If the surface is a mountain, and my goal is to get down as fast as possible, will the best route always be to follow the gradient axis from one point to the next? (I think not. I have an image in my mind where there may be a rapidly descending path for a short while but that it flattens out after a slightly longer while. You’d have been better off not taking the initially steepest slope in order to not to overshoot an even steeper and more sustained slope later on). What is the best path called? Is there an explicit way of determining it for a given surface?
[sub]I do hope these questions makes sense. Please don’t mock me too much if they don’t.[/sub]
The OP was written by someone who knows next to nothing about this. Give REAL LIFE, Readers Digest versions of ACTUAL uses of Partial Diffy Q’s. Like kellymccauley did. All this engineering crap ain’t worth the #2 pencil it is written with if it doesn’t have a PRACTICAL application! Perhaps being a CE made me think of personal interaction with my stuff, but if any of you out there speak English, not slopes of curves, gradient axes, or F(x,y), please speak up. Calculus ain’t shit without application. That’s Real World.
(keeper, nice hill analogy, but a non math/engineering person is making the "blub-lub-lub-lub-lub sound right now)
The shortest path between two points on a particular surface is called the geodesic. For a surface with a well-defined length element ds (trivial examples would be a straight line in the x-direction, where ds = dx, or a circle of radius r in a plane, where ds = rd(theta)*), the length of a path between two points is the integral of ds between those points. The shortest path is thus where this integral evaluates to the smallest answer. One uses methods of the “calculus of variations” to find the maximum and/or minimum of this integral, and thus the geodesic.

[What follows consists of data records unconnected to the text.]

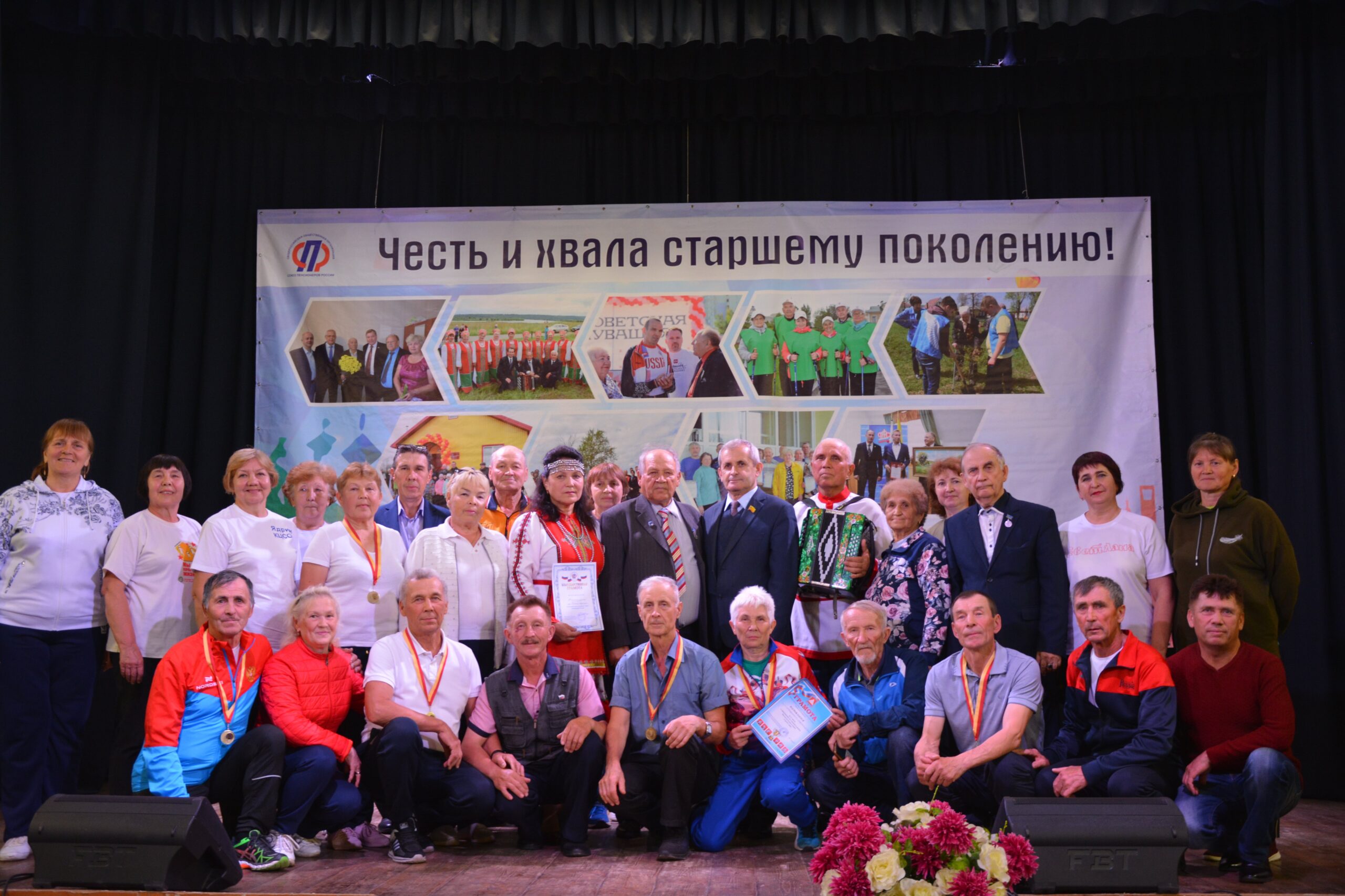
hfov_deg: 49.6
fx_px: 1457
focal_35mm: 39
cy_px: 448
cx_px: 672
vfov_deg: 34.2
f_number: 4
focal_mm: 26
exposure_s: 1/60
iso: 720
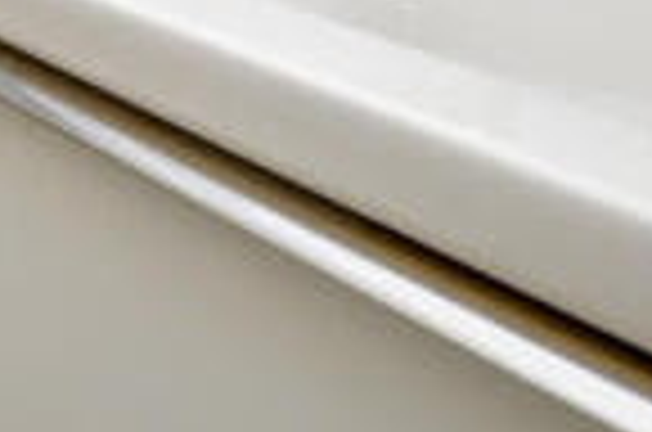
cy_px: -374
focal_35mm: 68
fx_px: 1229
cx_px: -405
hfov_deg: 22.5
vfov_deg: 16.3
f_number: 5
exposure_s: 1/100
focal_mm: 10
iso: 400
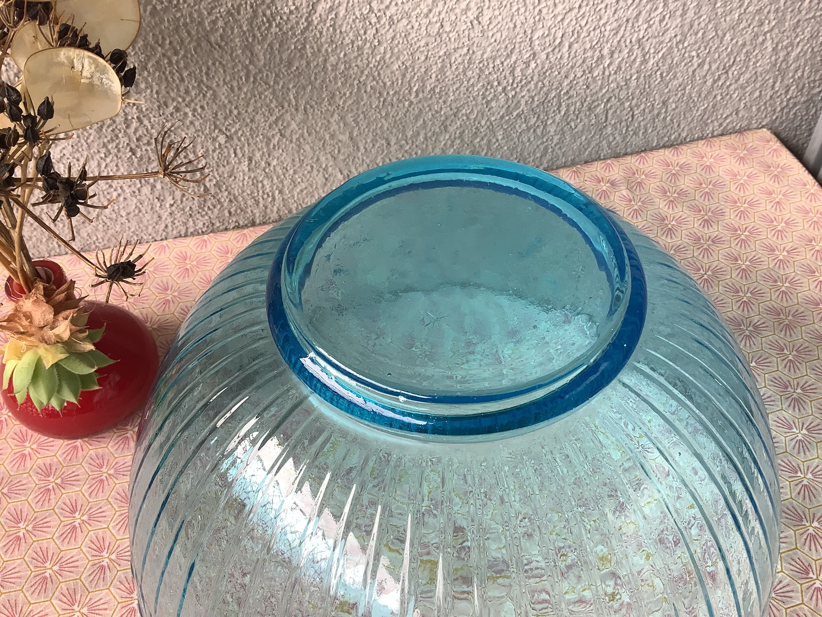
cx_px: 411
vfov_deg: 45.4
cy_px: 308
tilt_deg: -46.5
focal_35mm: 31
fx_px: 736
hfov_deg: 58.4
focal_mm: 3.3
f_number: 2.4
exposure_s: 1/50
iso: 50
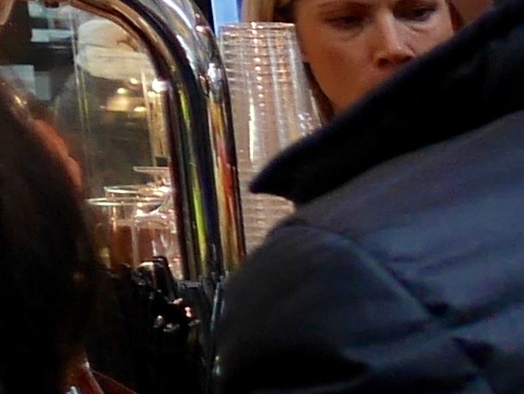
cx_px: -1516
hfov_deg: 6.7
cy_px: -893
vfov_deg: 5.7
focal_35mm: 239
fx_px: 3621
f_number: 3.6
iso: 250
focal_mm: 15
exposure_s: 1/60
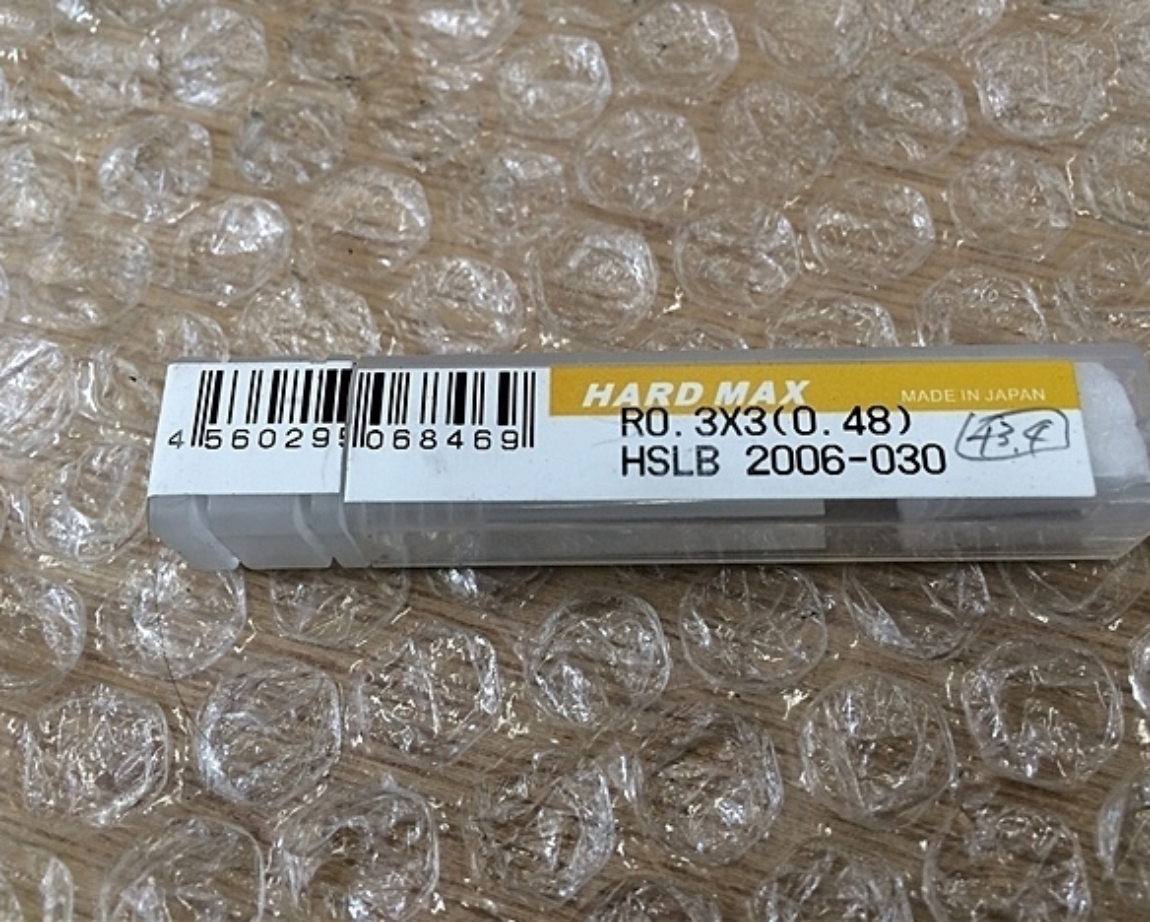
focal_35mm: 31
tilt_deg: -66.4
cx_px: 593
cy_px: 451
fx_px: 1056
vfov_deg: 47.2
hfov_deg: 57.1
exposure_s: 1/40
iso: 40
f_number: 2.2
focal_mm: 4.15
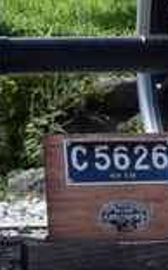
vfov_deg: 8.0
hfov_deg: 5.0
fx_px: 1904
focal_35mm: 259
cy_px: -140
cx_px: 40
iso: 100
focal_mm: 22
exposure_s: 1/800
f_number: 5.6
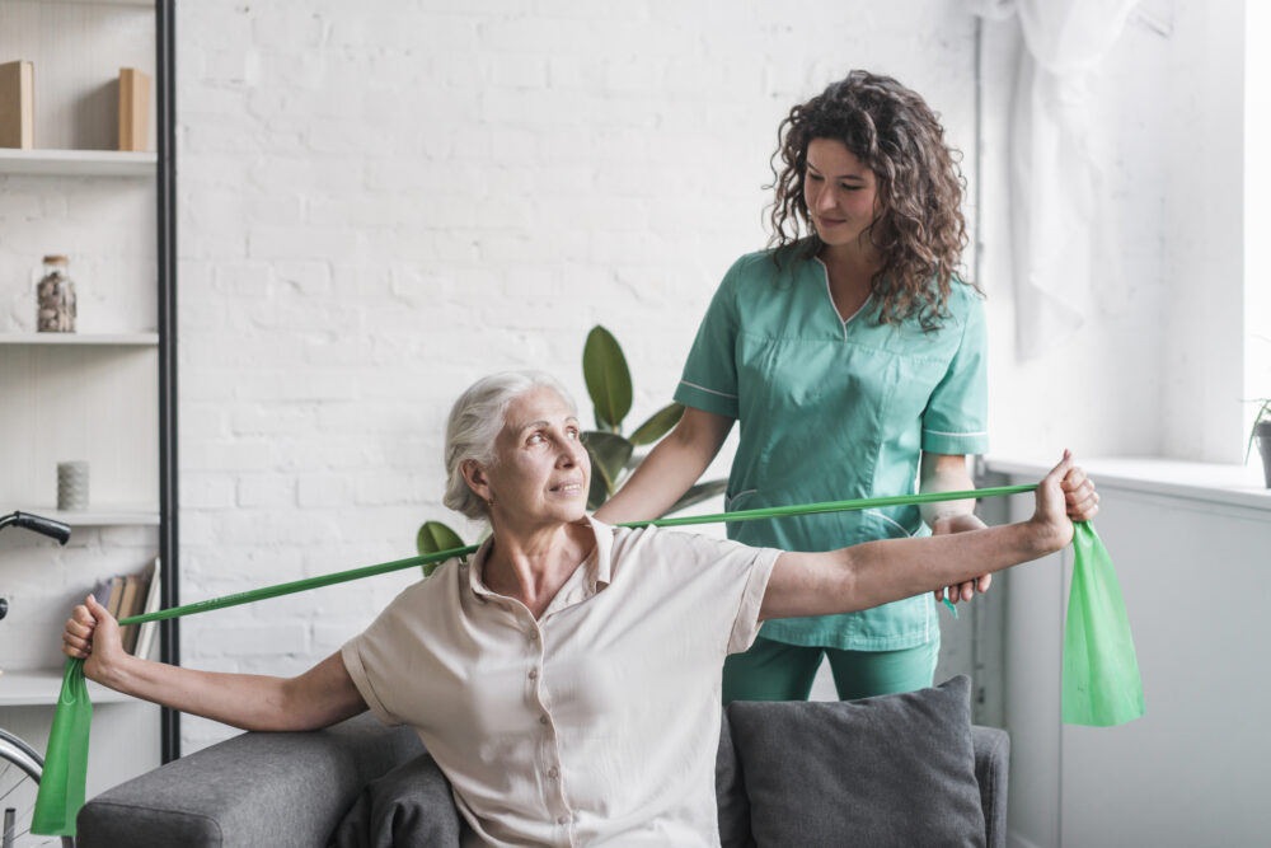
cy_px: 424
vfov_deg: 27.0
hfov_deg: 39.6
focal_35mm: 50
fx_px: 1765
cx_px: 636
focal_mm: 50
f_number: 2.5
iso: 400
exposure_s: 1/100
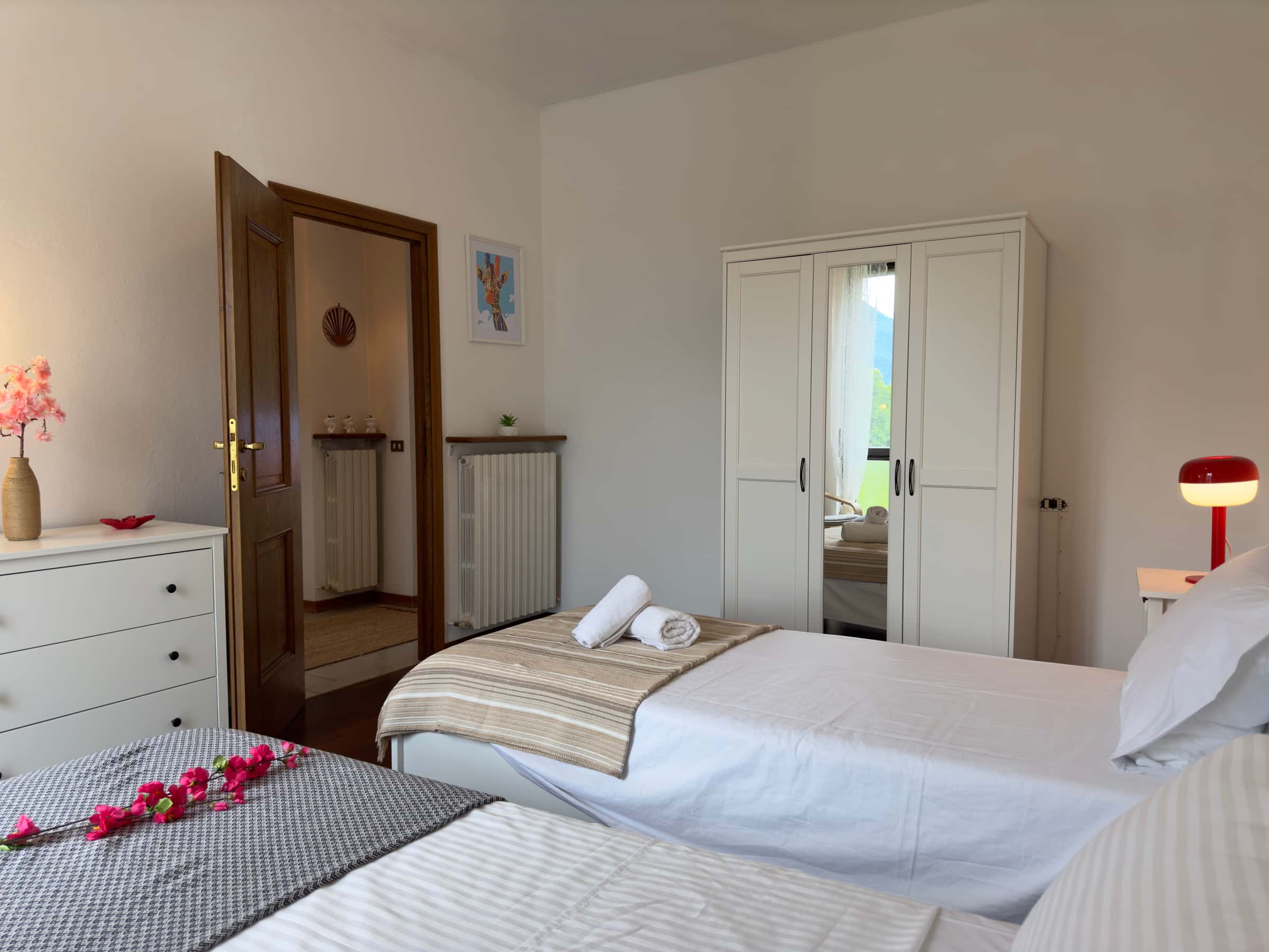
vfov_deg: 56.8
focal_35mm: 24
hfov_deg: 71.6
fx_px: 880
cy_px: 476
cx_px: 634
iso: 80
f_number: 1.78
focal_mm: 6.76
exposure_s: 1/100
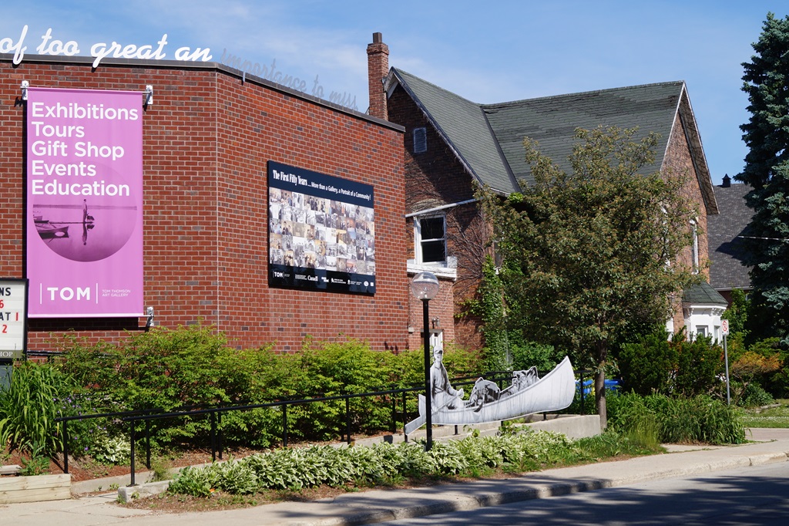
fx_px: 1150
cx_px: 394
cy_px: 263
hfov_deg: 37.9
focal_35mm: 52
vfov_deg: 25.7
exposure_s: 1/160
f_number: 11
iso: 100
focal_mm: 35
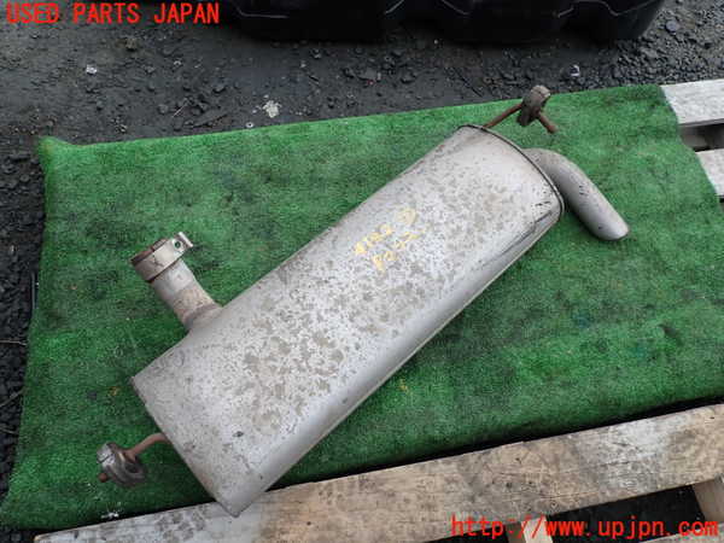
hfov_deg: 69.4
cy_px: 272
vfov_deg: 54.9
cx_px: 362
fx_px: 523
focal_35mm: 25
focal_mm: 4.5
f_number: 2.8
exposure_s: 1/125
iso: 100
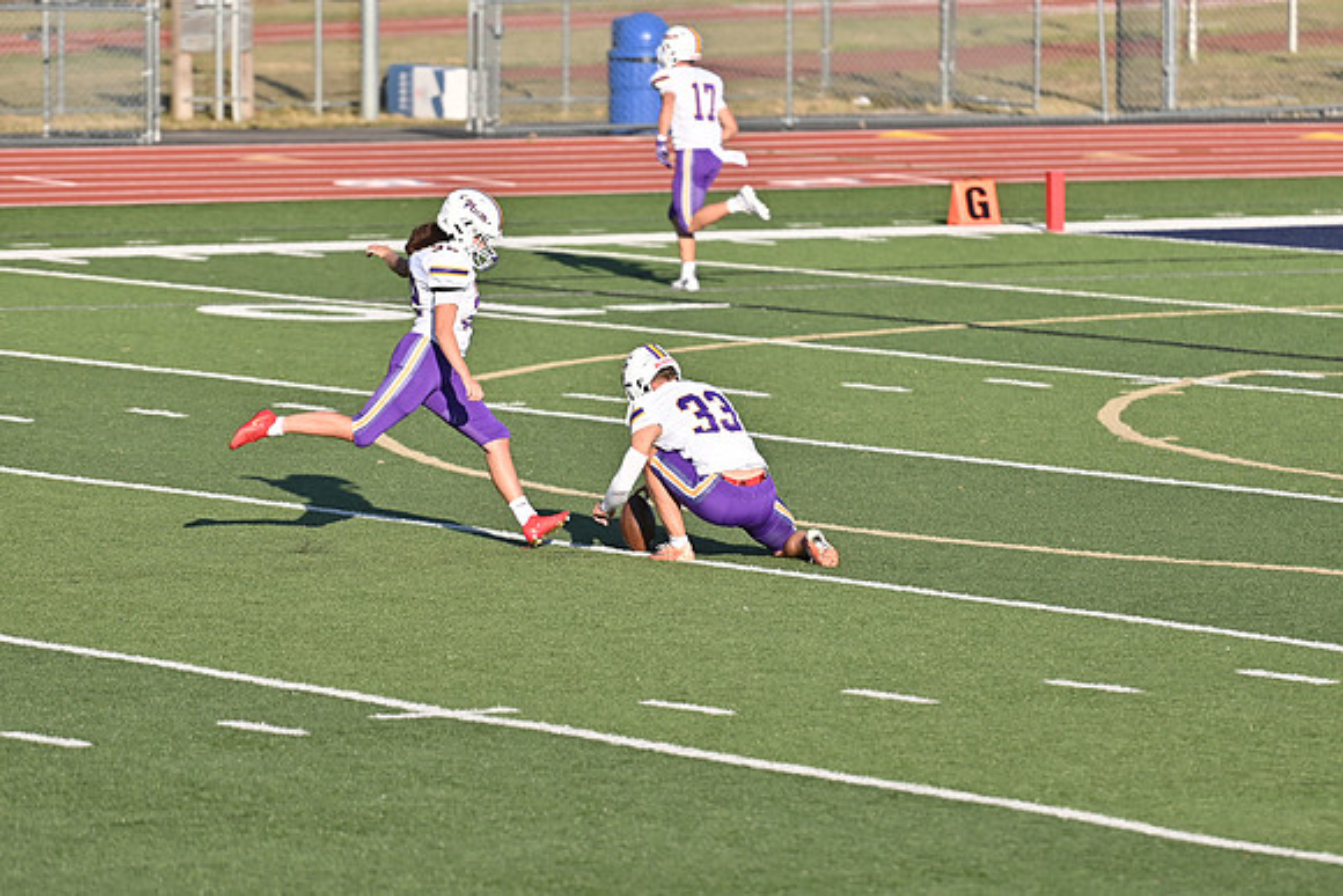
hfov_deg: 6.9
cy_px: 448
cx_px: 672
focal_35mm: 300
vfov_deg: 4.6
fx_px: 11194
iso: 100
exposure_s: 1/2500
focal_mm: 200
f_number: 2.8
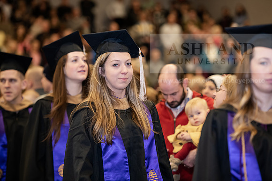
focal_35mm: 145
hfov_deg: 14.2
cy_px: 90
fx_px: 1096
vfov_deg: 9.5
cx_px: 136
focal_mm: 145
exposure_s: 1/200
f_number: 3.2
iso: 2000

More generally there are methods of differential geometry for finding geodesics on curved spaces. An introductory general relativity text should have a decent, practical (as such things go) explanation.
You sure about this?
Some shit in life just isn’t easy to explain properly. Besides, the OP has gone out of their way to post, correctly or otherwise, on a wide range of engineering-related topics here. I’m pretty surprised to find that they don’t know Calculus or what a PDE is. Things that make you go “Hmmm”.